Aim of the task:
Please retype every record exactly as it appears, omitting the pictures.

Stored records:
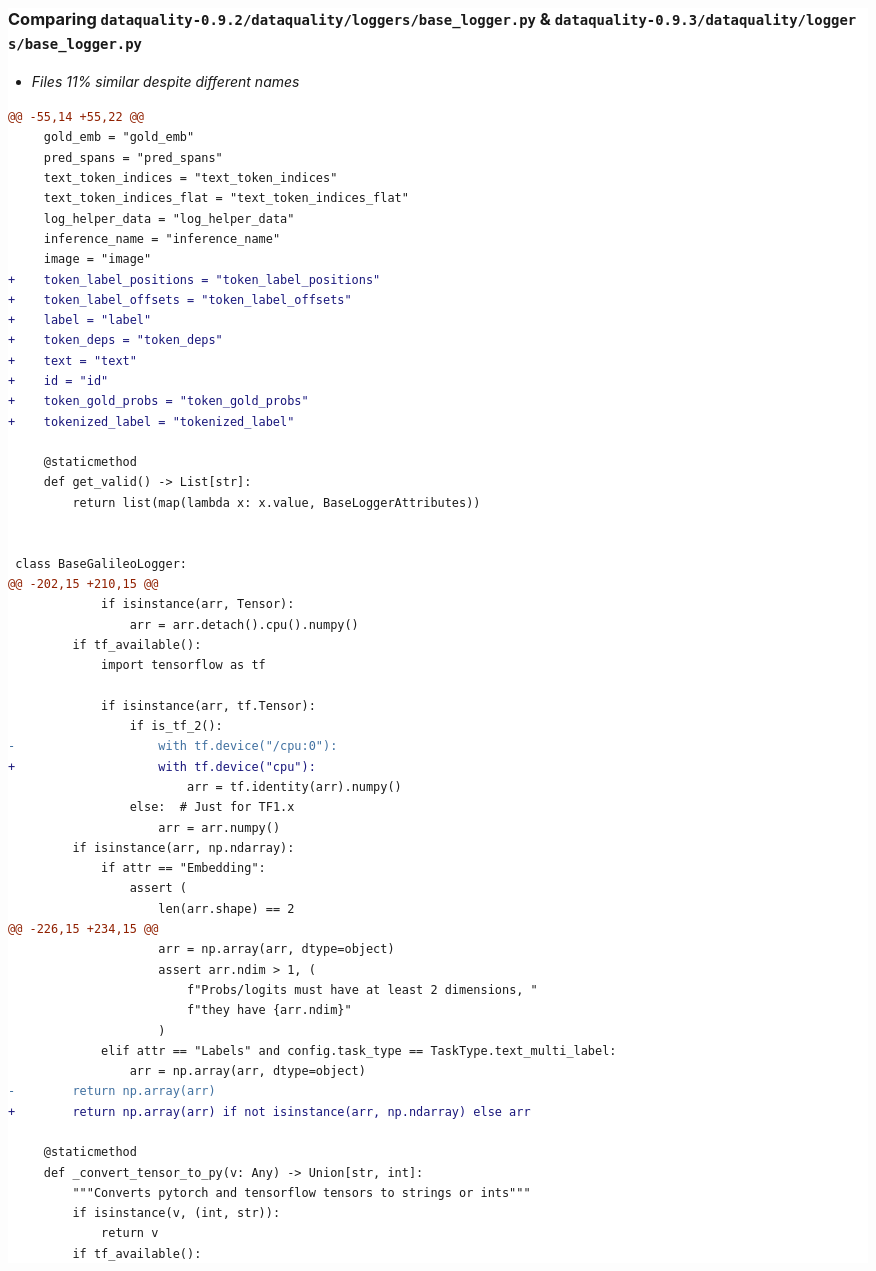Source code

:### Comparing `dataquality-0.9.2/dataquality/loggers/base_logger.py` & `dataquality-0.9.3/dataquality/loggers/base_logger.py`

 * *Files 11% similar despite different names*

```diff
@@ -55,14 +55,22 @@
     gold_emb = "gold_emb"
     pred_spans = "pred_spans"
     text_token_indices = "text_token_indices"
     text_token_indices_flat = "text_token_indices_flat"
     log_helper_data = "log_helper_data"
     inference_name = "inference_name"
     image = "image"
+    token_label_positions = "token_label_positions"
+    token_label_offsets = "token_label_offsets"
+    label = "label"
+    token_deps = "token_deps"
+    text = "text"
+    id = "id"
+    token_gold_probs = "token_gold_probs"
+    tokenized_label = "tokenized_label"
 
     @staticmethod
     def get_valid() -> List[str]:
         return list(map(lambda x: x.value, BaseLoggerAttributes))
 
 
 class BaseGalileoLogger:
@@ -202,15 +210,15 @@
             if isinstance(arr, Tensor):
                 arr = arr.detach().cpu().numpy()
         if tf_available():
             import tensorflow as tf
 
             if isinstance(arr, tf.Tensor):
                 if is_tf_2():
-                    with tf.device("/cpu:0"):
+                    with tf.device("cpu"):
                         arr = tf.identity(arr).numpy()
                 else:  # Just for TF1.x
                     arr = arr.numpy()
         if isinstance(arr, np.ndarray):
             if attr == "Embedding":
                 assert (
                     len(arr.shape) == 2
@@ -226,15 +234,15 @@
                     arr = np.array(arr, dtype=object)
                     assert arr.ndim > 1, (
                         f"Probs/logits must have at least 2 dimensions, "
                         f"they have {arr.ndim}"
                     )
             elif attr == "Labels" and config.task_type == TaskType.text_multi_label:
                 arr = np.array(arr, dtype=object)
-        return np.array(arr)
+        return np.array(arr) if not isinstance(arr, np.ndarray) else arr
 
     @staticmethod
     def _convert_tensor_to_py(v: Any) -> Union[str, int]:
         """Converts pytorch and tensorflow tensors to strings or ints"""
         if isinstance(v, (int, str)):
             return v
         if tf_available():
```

Exercise output:
Source code

:### Comparing `dataquality-0.9.2/dataquality/loggers/base_logger.py` & `dataquality-0.9.3/dataquality/loggers/base_logger.py`

 * *Files 11% similar despite different names*

```diff
@@ -55,14 +55,22 @@
     gold_emb = "gold_emb"
     pred_spans = "pred_spans"
     text_token_indices = "text_token_indices"
     text_token_indices_flat = "text_token_indices_flat"
     log_helper_data = "log_helper_data"
     inference_name = "inference_name"
     image = "image"
+    token_label_positions = "token_label_positions"
+    token_label_offsets = "token_label_offsets"
+    label = "label"
+    token_deps = "token_deps"
+    text = "text"
+    id = "id"
+    token_gold_probs = "token_gold_probs"
+    tokenized_label = "tokenized_label"
 
     @staticmethod
     def get_valid() -> List[str]:
         return list(map(lambda x: x.value, BaseLoggerAttributes))
 
 
 class BaseGalileoLogger:
@@ -202,15 +210,15 @@
             if isinstance(arr, Tensor):
                 arr = arr.detach().cpu().numpy()
         if tf_available():
             import tensorflow as tf
 
             if isinstance(arr, tf.Tensor):
                 if is_tf_2():
-                    with tf.device("/cpu:0"):
+                    with tf.device("cpu"):
                         arr = tf.identity(arr).numpy()
                 else:  # Just for TF1.x
                     arr = arr.numpy()
         if isinstance(arr, np.ndarray):
             if attr == "Embedding":
                 assert (
                     len(arr.shape) == 2
@@ -226,15 +234,15 @@
                     arr = np.array(arr, dtype=object)
                     assert arr.ndim > 1, (
                         f"Probs/logits must have at least 2 dimensions, "
                         f"they have {arr.ndim}"
                     )
             elif attr == "Labels" and config.task_type == TaskType.text_multi_label:
                 arr = np.array(arr, dtype=object)
-        return np.array(arr)
+        return np.array(arr) if not isinstance(arr, np.ndarray) else arr
 
     @staticmethod
     def _convert_tensor_to_py(v: Any) -> Union[str, int]:
         """Converts pytorch and tensorflow tensors to strings or ints"""
         if isinstance(v, (int, str)):
             return v
         if tf_available():
```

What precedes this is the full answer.